I find British buyers are being deprived of choice. To their credit, Hyundai are making their i10 available in ten different colours. Not a single one of them is green and nor will you find yellow. This is not a surprise. On the plus side, there are two deep reds and an orange called “New Orange” in Denmark or “Sweet Orange” in Sweden. They also offer the car in a very regal blue called Morning Glory. In the UK, unsurprisingly it’s called Morning Blue instead though that sounds sad. It’s not a metallic but a flat colour, please note, and reminiscent of the nice Holland Blue Alfa Romeo had on the Giulias in the early 70s.
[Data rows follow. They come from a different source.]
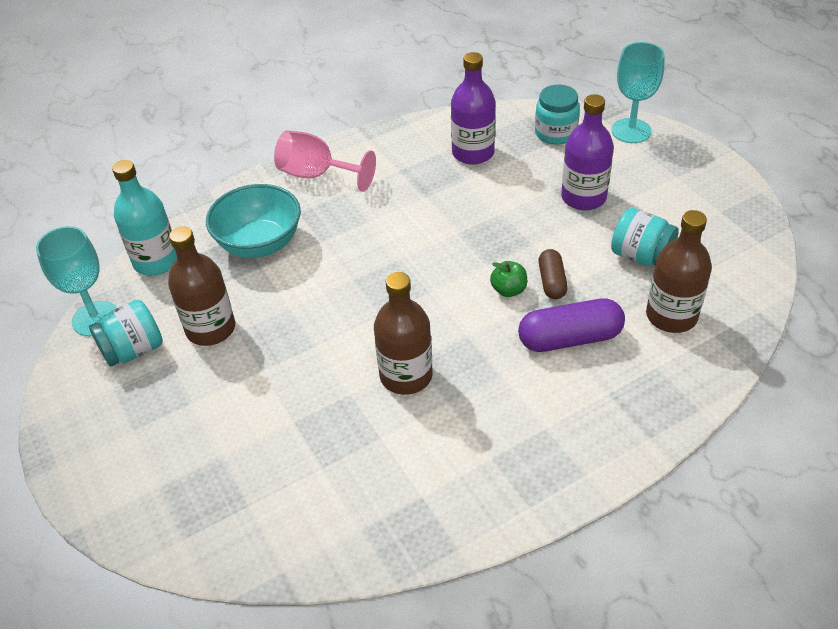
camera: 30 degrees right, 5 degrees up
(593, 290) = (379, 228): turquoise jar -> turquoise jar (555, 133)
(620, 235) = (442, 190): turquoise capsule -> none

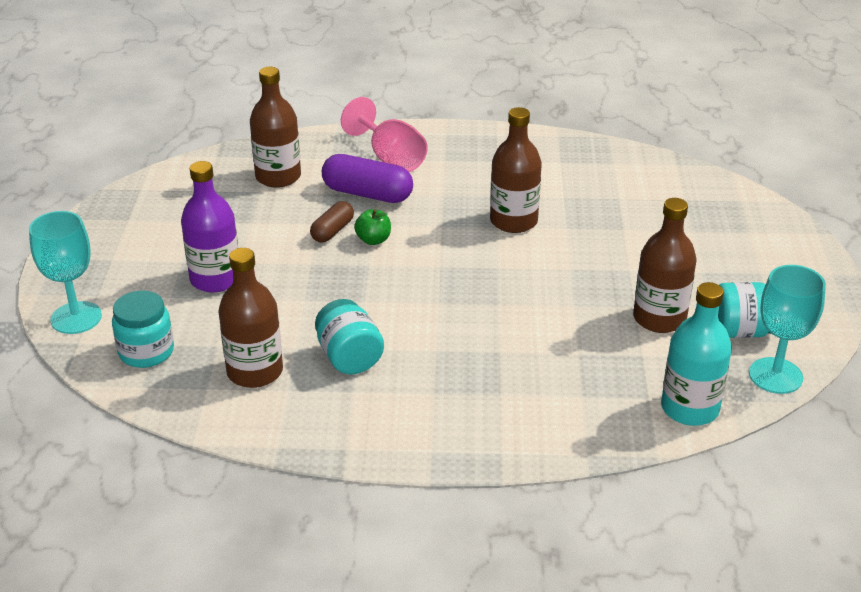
camera: 150 degrees left, 10 degrees down
(260, 244) = (565, 377): turquoise bowl -> none
(317, 175) = (446, 429): pink goblet -> pink goblet (390, 158)
(473, 153) = (255, 372): purple bottle -> brown bottle
(641, 256) = (240, 218): turquoise jar -> turquoise jar (349, 357)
Oh, you learn a lot doing your own research. The UK market has a choice of a mere six colours for the i10 and none of them are warm. All the reds, the new orange and “silky beige” are off the menu. Yes, even beige it too outre for the British. Thanks, Clarkson, you oaf. I remember him making a big deal of some car being available in [humorous pause, tuck in chin to neck] …brown.
Here is the full European market palette (below), taken from the German website of Hyundai. That beige colour is called “Cashmere Brown Metallic” there and the orange is “Mandarin Orange Metallic” in the German brochure.
The next question is this: how much is it generally true that the UK market has fewer colours than the EU market? Is Hyundai a one off or is it usual that the UK rejects warm colours. And what a curious cultural phenomenon this is, from the country that gave us dandyism and the vibrant colours of tweed and which is still home to Paul Smith.